FRANZ PETER SCHUBERT was born in Vienna and spent most of his short life in that city. He was the twelfth of fourteen children of a Moravian father and Silesian mother, the fourth and last to survive infancy. His started learning piano at the age of 5 years, his 17 year old brother Ignaz being his first teacher, and thereafter violin from his father. Three years later he was placed under the tutelage of Michael Holzer, organist of the Lichtental Parish Church, in the choir of which Schubert sang as a treble and who took over his instrumental tuition, also teaching him organ, singing and harmony.
    On the recommendation of Antonio Salieri, the Imperial Court Composer, he joined the choir of the Hofkapelle in October 1808 and studied at the Academic Gymnasium. Unlike Haydn’s experience at the Stefansdom, he was not thrown out when his voice broke, but - in keeping with Salieri’s exemplary administration of the musical establishment - was offered a scholarship to continue his education.
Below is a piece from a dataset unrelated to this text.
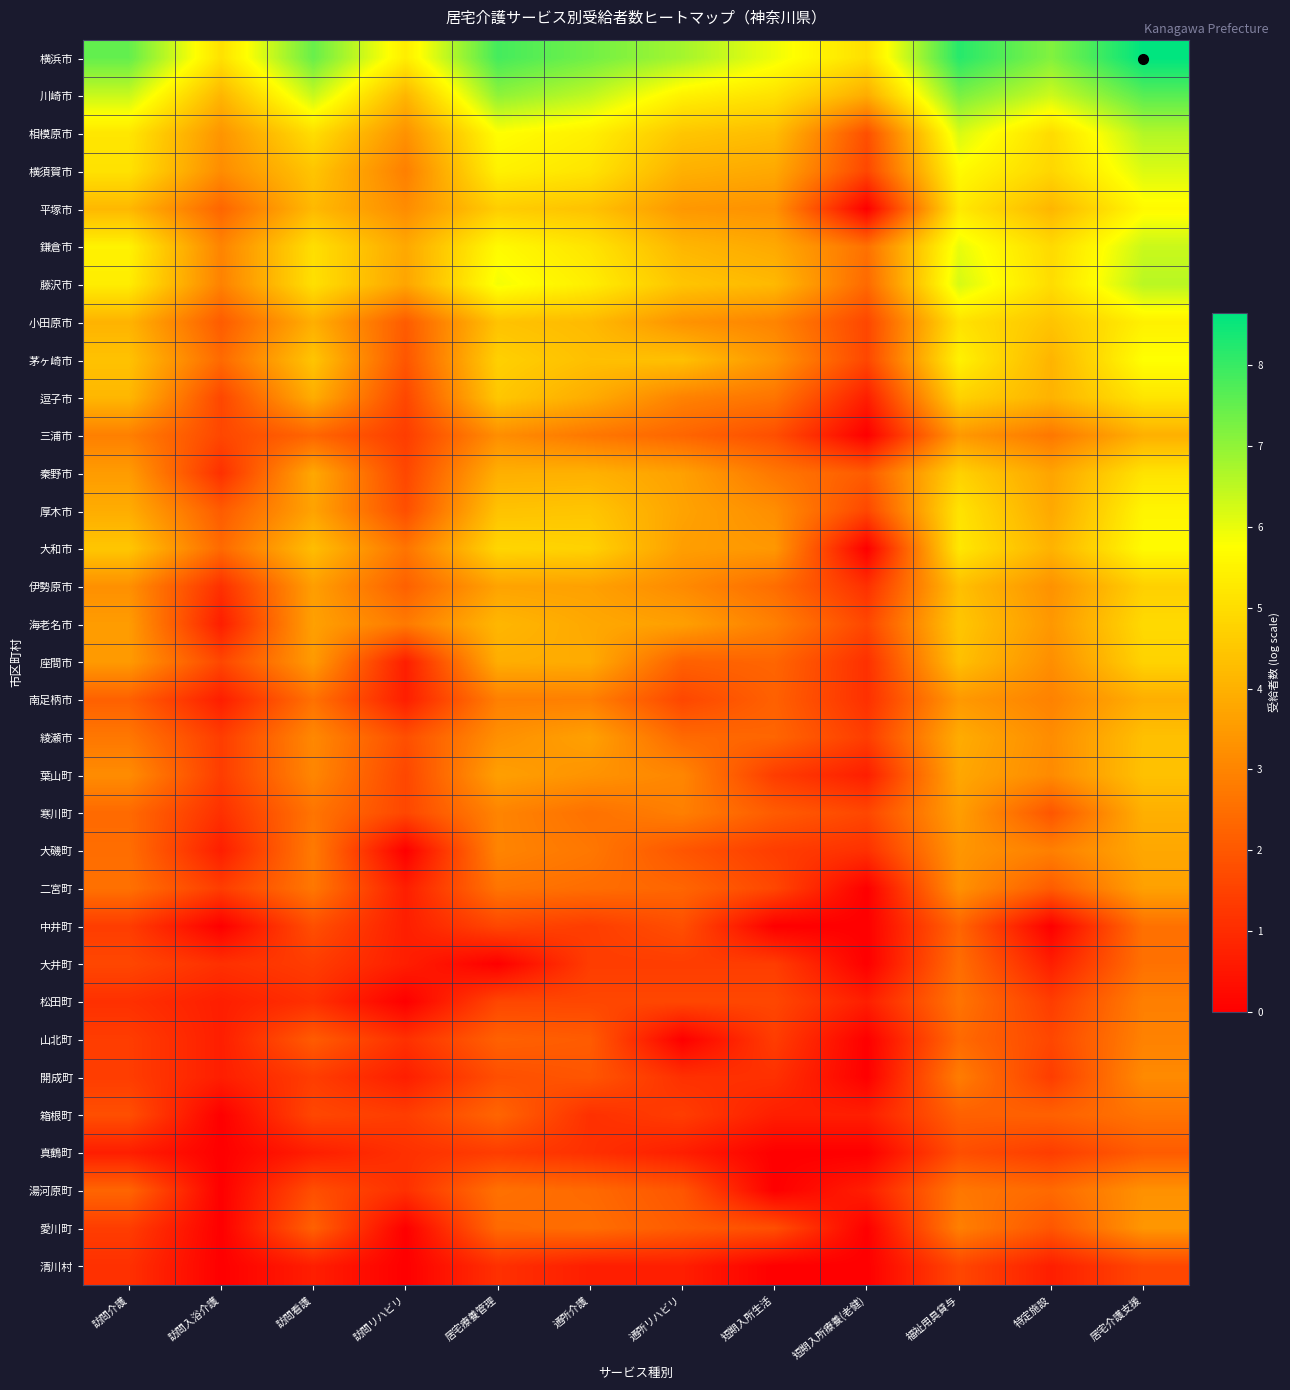

Rank the series by their maximum value, from highest to lowest.

横浜市, 川崎市, 相模原市, 藤沢市, 鎌倉市, 横須賀市, 茅ヶ崎市, 大和市, 平塚市, 厚木市, 小田原市, 逗子市, 秦野市, 海老名市, 座間市, 伊勢原市, 葉山町, 綾瀬市, 三浦市, 寒川町, 南足柄市, 大磯町, 二宮町, 愛川町, 湯河原町, 開成町, 山北町, 松田町, 箱根町, 中井町, 大井町, 真鶴町, 清川村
Under family pressure, however, he instead entered a training school for elementary teachers and by autumn 1814 was assistant in his father’s school - avoiding military conscription because he was less than the regulation five feet and wore spectacles.
    Between 17 May and 22 July 1814, he composed his first mass, which we hear today. It was the period of the Congress of Vienna at the end of the Napoleonic Wars and coincided with the centenary of Lichtental Parish Church, where Schubert still regularly sang in the choir on Sundays and feast days. The work was written for that celebration and was first heard on 25 September, 1814, the composer conducting and his brother Ferdinand playing the organ. The choir was by trained by Holzer and Schubert’s favourite soprano, Therese Gross was a soloist; all the other musicians were also friends from his youth or people he had grown up with. Salieri, who attended, contributed a motet for the occasion.
    At least some of the Congress celebrities would have heard the second performance, only ten days later, in the Court Parish Church of St Augustine, celebrating the Emperor’s Name Day. One can reasonably assume that Salieri had recommended his pupil’s work for the occasion. The mass was widely acclaimed and it was in the immediate flush of this first great success that Schubert wrote his most famous early work, Gretchen am Spinnrade, just a fortnight later, on 19 October, 1814.
    The F major Mass, quite appropriately for its intended purpose, is essentially a Missa Solemnis in form, with extensive arias, particularly in the expansive Gloria, given to the soloists. It is scored for pairs of oboes, clarinets, bassoons, horns, and trumpets, full strings and organ continuo.